広がりつつあるとは思うのですが、まだまだだと思います。最近、アパレルショップが扱っているのを目にしました。ですが、その企業のトップは確かな意識を持ってやられているかもしれませんが、店のスタッフにまでスペシャルティコーヒーの本質が伝わりきっていない。淹れ方を見ても味わってみても、私はそう感じてしまいました。先ほども触れましたが、日本の場合は世界と比べてもコーヒーの文化度は低いと思います。自動販売機の缶コーヒーがあるし、コンビニではワンコインで買える。ファミレスではお替わりが無料だったり。そんな当たり前が定着してしまっているんですね。スペシャルティコーヒーは従来のコーヒーとは品質が明らかに違います。その素晴らしい品質を保つために、また生産をする方々の暮らしを支えるという社会的意義があります。そこに共感してくれる人がまだ少ない。海外ではその意義も浸透しており、わざわざお店に行ってロースターが焙煎した豆をバリスタに淹れてもらうことが普通なんですが。日本も早くそんな暮らしが普通になるように、自分ができることを続けていきたいと思っています。

お話を伺っていると、葛西さんは生産者の営みを想う“エシカル”(Ethical)な取り組みと、日本の暮らしにスペシャルティコーヒーの文化を広め、高めていく“ソーシャル”(Social)な取り組みをされているのだと感じました。

そうかもしれません。スペシャルティコーヒーの基本理念「From Seed to Cup」は、コーヒーの種からカップまで一貫した体制で品質管理がなされていることを表していますが、私はその種から育てる生産者の方々の想いに応え、カップを口にするお客さまが豊かなひとときを味わえるような「結び役」でありたいと思っています。確かにスペシャルティコーヒーは生産者の方々の暮らしのため、品質保持のために適正価格で取引されるものですから、エシカルな取り組みです。私はここ辻堂の店にホンデュラスの生産者の方を招いて、お客さまに向けたセミナーやワークショップを開いています。暮らしにスペシャルティコーヒーをもっと浸透させて、豊かなコーヒー文化の醸成を目指すことはソーシャルな取り組みと言えるかもしれませんね。
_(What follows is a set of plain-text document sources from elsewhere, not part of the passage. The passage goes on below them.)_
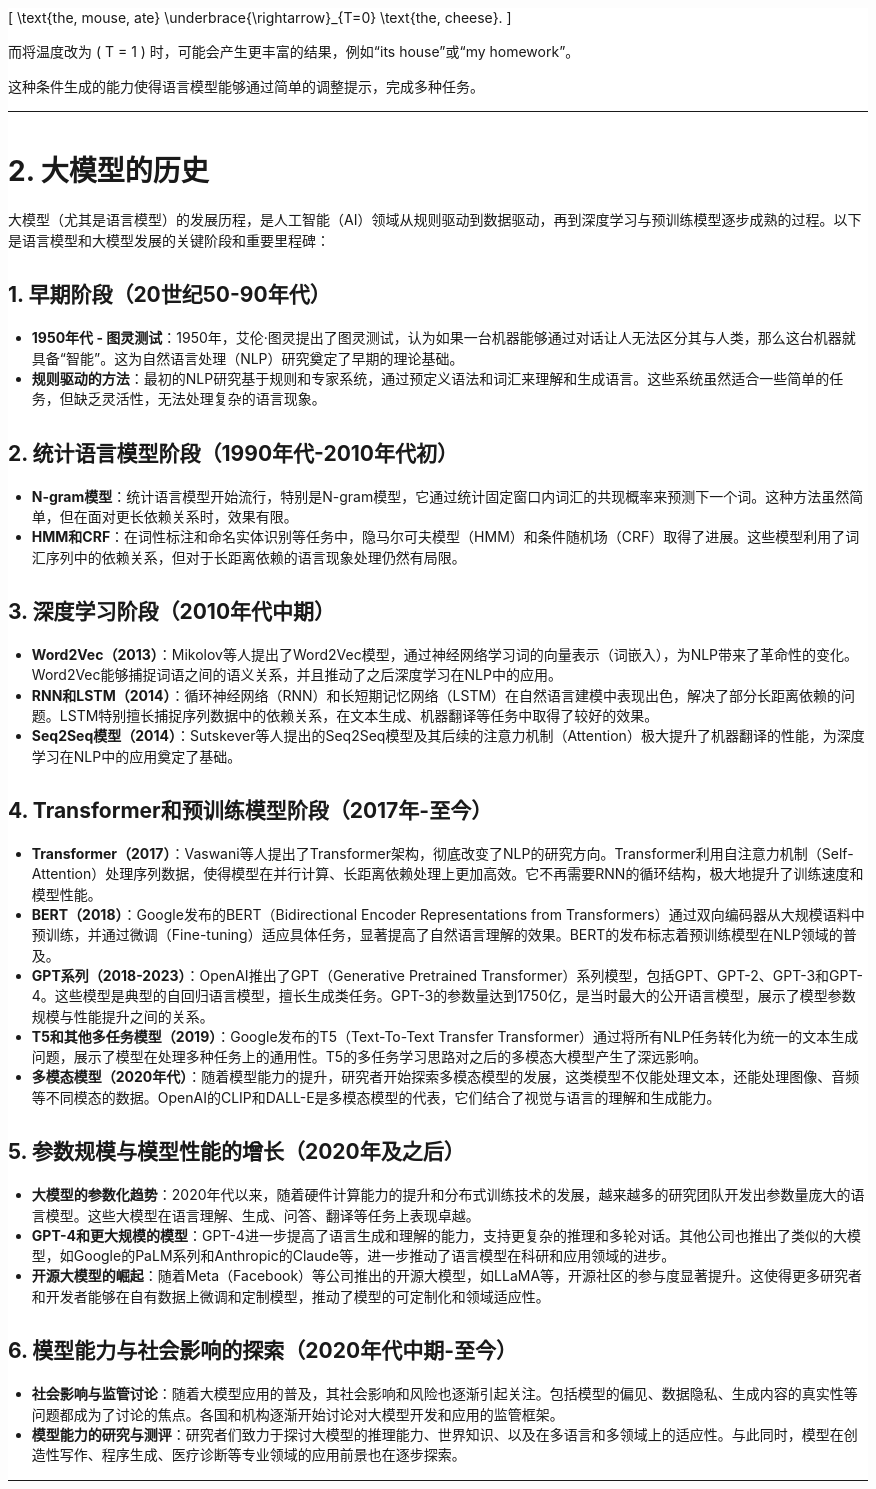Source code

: \[
\text{the, mouse, ate} \underbrace{\rightarrow}_{T=0} \text{the, cheese}.
\]

而将温度改为 \( T = 1 \) 时，可能会产生更丰富的结果，例如“its house”或“my homework”。

这种条件生成的能力使得语言模型能够通过简单的调整提示，完成多种任务。

---

# 2. 大模型的历史

大模型（尤其是语言模型）的发展历程，是人工智能（AI）领域从规则驱动到数据驱动，再到深度学习与预训练模型逐步成熟的过程。以下是语言模型和大模型发展的关键阶段和重要里程碑：

## 1. 早期阶段（20世纪50-90年代）
- **1950年代 - 图灵测试**：1950年，艾伦·图灵提出了图灵测试，认为如果一台机器能够通过对话让人无法区分其与人类，那么这台机器就具备“智能”。这为自然语言处理（NLP）研究奠定了早期的理论基础。
- **规则驱动的方法**：最初的NLP研究基于规则和专家系统，通过预定义语法和词汇来理解和生成语言。这些系统虽然适合一些简单的任务，但缺乏灵活性，无法处理复杂的语言现象。

## 2. 统计语言模型阶段（1990年代-2010年代初）
- **N-gram模型**：统计语言模型开始流行，特别是N-gram模型，它通过统计固定窗口内词汇的共现概率来预测下一个词。这种方法虽然简单，但在面对更长依赖关系时，效果有限。
- **HMM和CRF**：在词性标注和命名实体识别等任务中，隐马尔可夫模型（HMM）和条件随机场（CRF）取得了进展。这些模型利用了词汇序列中的依赖关系，但对于长距离依赖的语言现象处理仍然有局限。

## 3. 深度学习阶段（2010年代中期）
- **Word2Vec（2013）**：Mikolov等人提出了Word2Vec模型，通过神经网络学习词的向量表示（词嵌入），为NLP带来了革命性的变化。Word2Vec能够捕捉词语之间的语义关系，并且推动了之后深度学习在NLP中的应用。
- **RNN和LSTM（2014）**：循环神经网络（RNN）和长短期记忆网络（LSTM）在自然语言建模中表现出色，解决了部分长距离依赖的问题。LSTM特别擅长捕捉序列数据中的依赖关系，在文本生成、机器翻译等任务中取得了较好的效果。
- **Seq2Seq模型（2014）**：Sutskever等人提出的Seq2Seq模型及其后续的注意力机制（Attention）极大提升了机器翻译的性能，为深度学习在NLP中的应用奠定了基础。

## 4. Transformer和预训练模型阶段（2017年-至今）
- **Transformer（2017）**：Vaswani等人提出了Transformer架构，彻底改变了NLP的研究方向。Transformer利用自注意力机制（Self-Attention）处理序列数据，使得模型在并行计算、长距离依赖处理上更加高效。它不再需要RNN的循环结构，极大地提升了训练速度和模型性能。
- **BERT（2018）**：Google发布的BERT（Bidirectional Encoder Representations from Transformers）通过双向编码器从大规模语料中预训练，并通过微调（Fine-tuning）适应具体任务，显著提高了自然语言理解的效果。BERT的发布标志着预训练模型在NLP领域的普及。
- **GPT系列（2018-2023）**：OpenAI推出了GPT（Generative Pretrained Transformer）系列模型，包括GPT、GPT-2、GPT-3和GPT-4。这些模型是典型的自回归语言模型，擅长生成类任务。GPT-3的参数量达到1750亿，是当时最大的公开语言模型，展示了模型参数规模与性能提升之间的关系。
- **T5和其他多任务模型（2019）**：Google发布的T5（Text-To-Text Transfer Transformer）通过将所有NLP任务转化为统一的文本生成问题，展示了模型在处理多种任务上的通用性。T5的多任务学习思路对之后的多模态大模型产生了深远影响。
- **多模态模型（2020年代）**：随着模型能力的提升，研究者开始探索多模态模型的发展，这类模型不仅能处理文本，还能处理图像、音频等不同模态的数据。OpenAI的CLIP和DALL-E是多模态模型的代表，它们结合了视觉与语言的理解和生成能力。

## 5. 参数规模与模型性能的增长（2020年及之后）
- **大模型的参数化趋势**：2020年代以来，随着硬件计算能力的提升和分布式训练技术的发展，越来越多的研究团队开发出参数量庞大的语言模型。这些大模型在语言理解、生成、问答、翻译等任务上表现卓越。
- **GPT-4和更大规模的模型**：GPT-4进一步提高了语言生成和理解的能力，支持更复杂的推理和多轮对话。其他公司也推出了类似的大模型，如Google的PaLM系列和Anthropic的Claude等，进一步推动了语言模型在科研和应用领域的进步。
- **开源大模型的崛起**：随着Meta（Facebook）等公司推出的开源大模型，如LLaMA等，开源社区的参与度显著提升。这使得更多研究者和开发者能够在自有数据上微调和定制模型，推动了模型的可定制化和领域适应性。

## 6. 模型能力与社会影响的探索（2020年代中期-至今）
- **社会影响与监管讨论**：随着大模型应用的普及，其社会影响和风险也逐渐引起关注。包括模型的偏见、数据隐私、生成内容的真实性等问题都成为了讨论的焦点。各国和机构逐渐开始讨论对大模型开发和应用的监管框架。
- **模型能力的研究与测评**：研究者们致力于探讨大模型的推理能力、世界知识、以及在多语言和多领域上的适应性。与此同时，模型在创造性写作、程序生成、医疗诊断等专业领域的应用前景也在逐步探索。

---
志をつなぐ“縁”をあわせて、ともに豊かな暮らしをつくる。

文化度を高めたいという考えは、藏持も同じです。縁プロジェクトに参画いただけたのは、そうしたところに共感されたからでしょうか?

そうですね。暮らしの文化を高める一つの要素がコーヒーであればいいなと思いました。藏持さんのお客さまがスペシャルティコーヒーと出会ってその理解が広まり、少しでも暮らしの豊かさにつながるといいですね。それに、おそらくお客さまの中にもコーヒーが好きな方はいらっしゃるはず。家づくりに私が提案するコーヒーを愉しむための工夫を施すのも面白いと思いました。是非コーヒー好きの方の住まいのプランに取り入れていただけたらと思います。

藏持には葛西さんの志に通じるものが多くあります。葛西さんと藏持、お互いの“エシカル”と“ソーシャル”な取り組みが相まって高められたらいいですね。

ええ。私たちがつくる生産者と消費者を結ぶ“縁”は、そこに関わる人々の暮らしや社会が豊かになることを願うものです。そこに藏持さんの志のもとに集まった、つくり手の方々やお客さまなどさまざまな“縁”が出合っていく。そうして豊かさを生む暮らしづくりが広がり、この国の暮らしの文化が高まっていったら素敵ですね。